The new order aims to bring the pharmaceutical supply chain back to the United States by forcing federal agencies to “Buy American”—American medical equipment, American pharmaceutical ingredients, American drugs and vaccines, you name it.
Now is not the time to shutter our borders and prevent global cooperation. Americans already face massive shortages of diagnostic tests and vital supplies, like face masks and ventilators. And they’re waiting for researchers to develop a COVID-19 vaccine or treatment that will require collaborative sourcing from around the world.
By forsaking an all-hands-on-deck approach, the president would exacerbate the public health crisis at hand and put more American lives at risk.

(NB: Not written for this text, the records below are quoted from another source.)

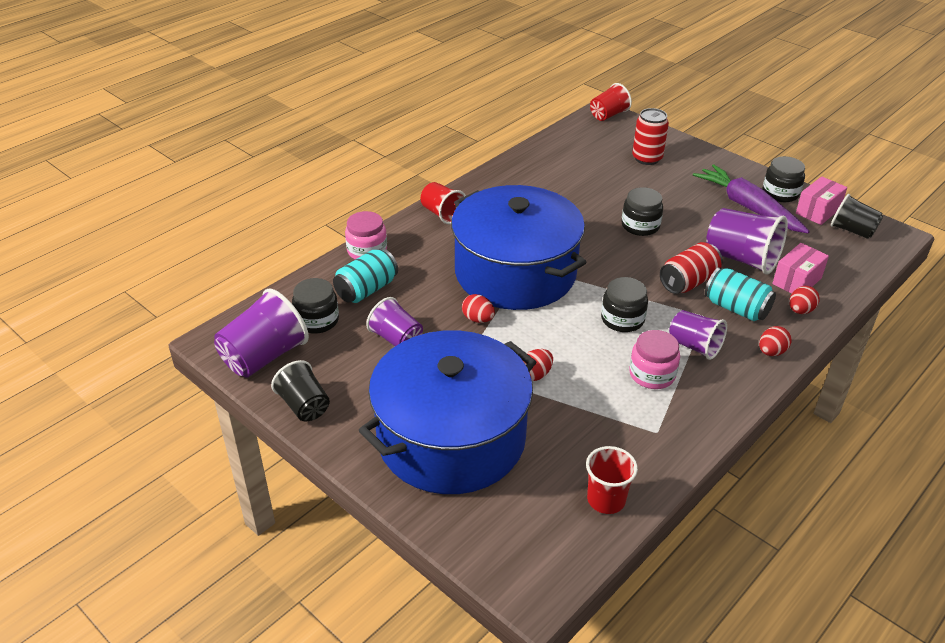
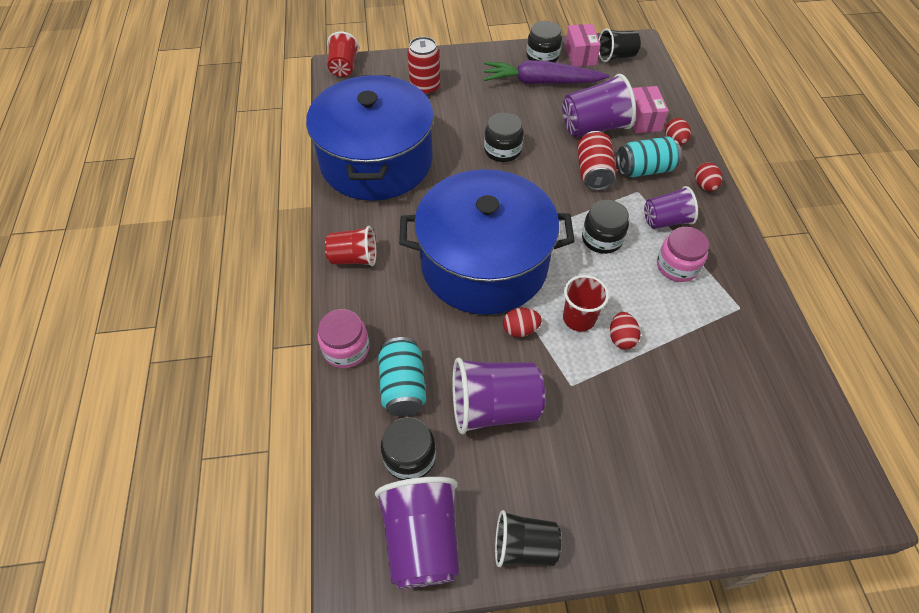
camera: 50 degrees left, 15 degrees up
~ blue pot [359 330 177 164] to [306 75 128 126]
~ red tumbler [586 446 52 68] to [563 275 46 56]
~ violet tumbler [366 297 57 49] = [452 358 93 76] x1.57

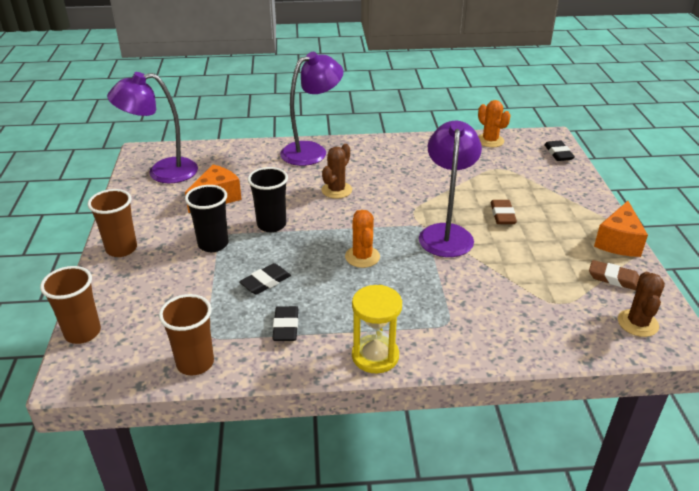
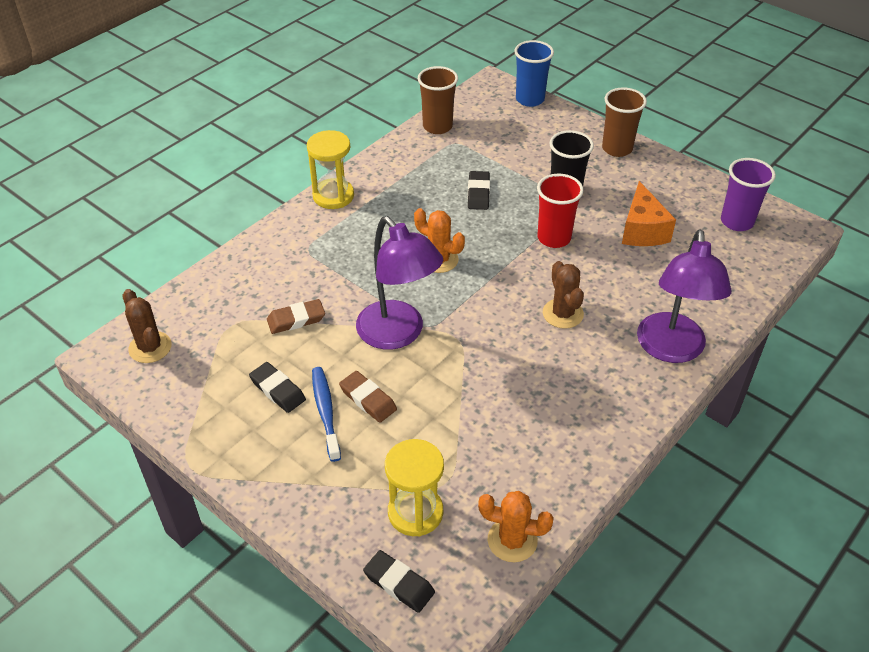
camera: 135 degrees right, 10 degrees up
- orange cheese [594 201 54 56]
+ blue toothbrush [312 367 29 95]
+ golden hourglass [385 439 59 97]
~ jet-black gum eraser [272 306 26 35] to [249 362 57 51]
~ brown gum eraser [589 260 51 30] to [267 299 58 35]
~ violet desk lamp [107 72 91 111] to violet tumbler [721 158 55 73]
~ brown tumbler [40 266 61 78] to blue tumbler [515 40 39 67]
~ jet-black tumbler [248 167 40 65] to red tumbler [537 174 47 74]

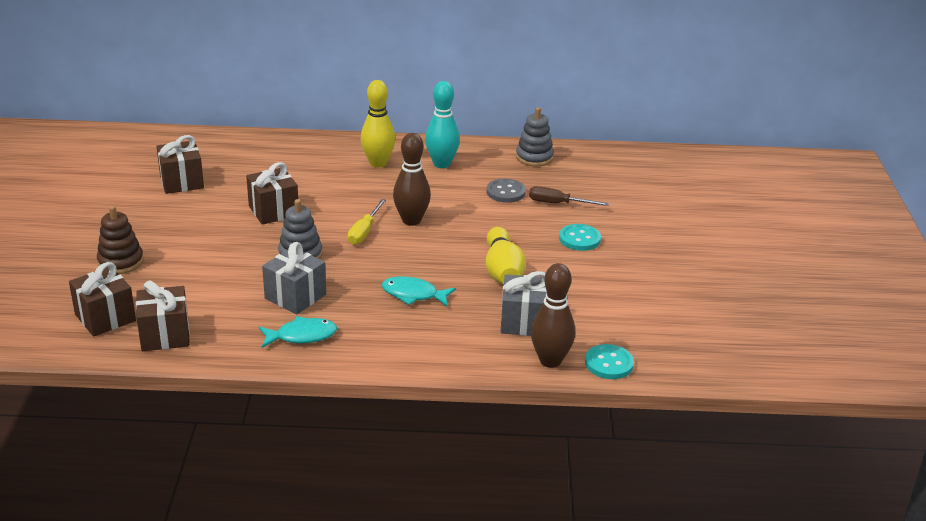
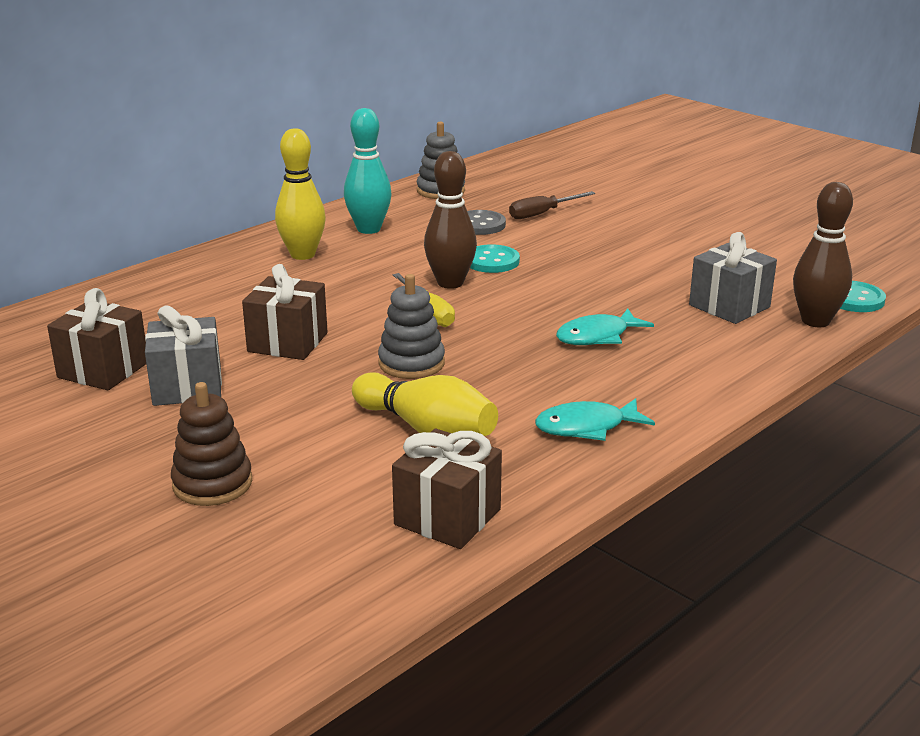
camera: 45 degrees left, 5 degrees down
- brown wrapped gift [69 262 67 75]
~ gray wrapped gift [262 242 64 72] to [145 305 77 101]
~ golden skittle [486 227 40 57] to [352 372 146 64]
~ teal sewing button [559 224 42 27] to [470 244 50 29]
~ teal toy fish [259 316 78 32] = [535 398 120 43] 135 degrees counterclockwise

The potential executive order, expected any day now, would impose “Buy American” provisions on the Department of Health and Human Services, Department of Defense, and Department of Veterans Affairs. Under the new rules, the agencies could only purchase American-made pharmaceutical ingredients, raw materials, medical equipment, and medical supplies.
Administration officials claim the order is necessary to prevent U.S. pharmaceutical supply chains from becoming too reliant on foreign countries—particularly China. But any discussions regarding repatriating supply chains can wait until the COVID-19 crisis has passed.
Right now, it’s far too risky to force a structural overhaul of this magnitude. The large-scale “Buy American” mandates would immediately disrupt the pharmaceutical industry’s ability to source, produce, and distribute critical supplies and therapeutics.
That’s because the industry depends on access to supply from a diversity of sources. This intricate value chain involves the raw materials, active pharmaceutical ingredients, analytic tools, medical equipment and specialized labor forces of countries across the world.
Suddenly forcing the industry to upend existing production chains and only use U.S. manufacturers and inputs would prove disastrous. It would make it nearly impossible to deliver medicines and medical products at the pace required during this emergency. Crippling shortages and delays would ensue.
This global supply chain exists for a reason—it’s the most efficient means of production. By eliminating all flexibility in sourcing, companies could no longer base their decisions on feasibility or cost-effectiveness. That could mean a slower supply chain at higher prices.
Already, it takes more than a decade and $2 billion to successfully bring one new product to market. The new mandate would make pharmaceutical production longer and costlier.
The “Buy American” requirements would also invite negative, international responses. Countries would likely pursue retaliatory action against the United States for violation of existing World Trade Organization obligations and U.S. free trade agreements with respect to essential medicines and emergency medical countermeasures. Meanwhile, our trading partners could limit exports of their own critical goods, supplies and compounds.
This wouldn’t just hurt long-term U.S. global competitiveness; it could also delay the availability of a COVID-19 vaccine or treatment. Mass producing any experimental vaccine or antiviral drug will require a concerted, multilateral effort from initial sourcing to final packaging. If the United States is deprived access to foreign markets—and their materials, services, and facilities—widely available treatments could prove evasive.
In confronting global pandemics—like COVID-19—it’s critical to lean on shared knowledge and resources. Closing the United States off from the rest of the world would needlessly constrain our emergency response efforts and jeopardize millions of Americans.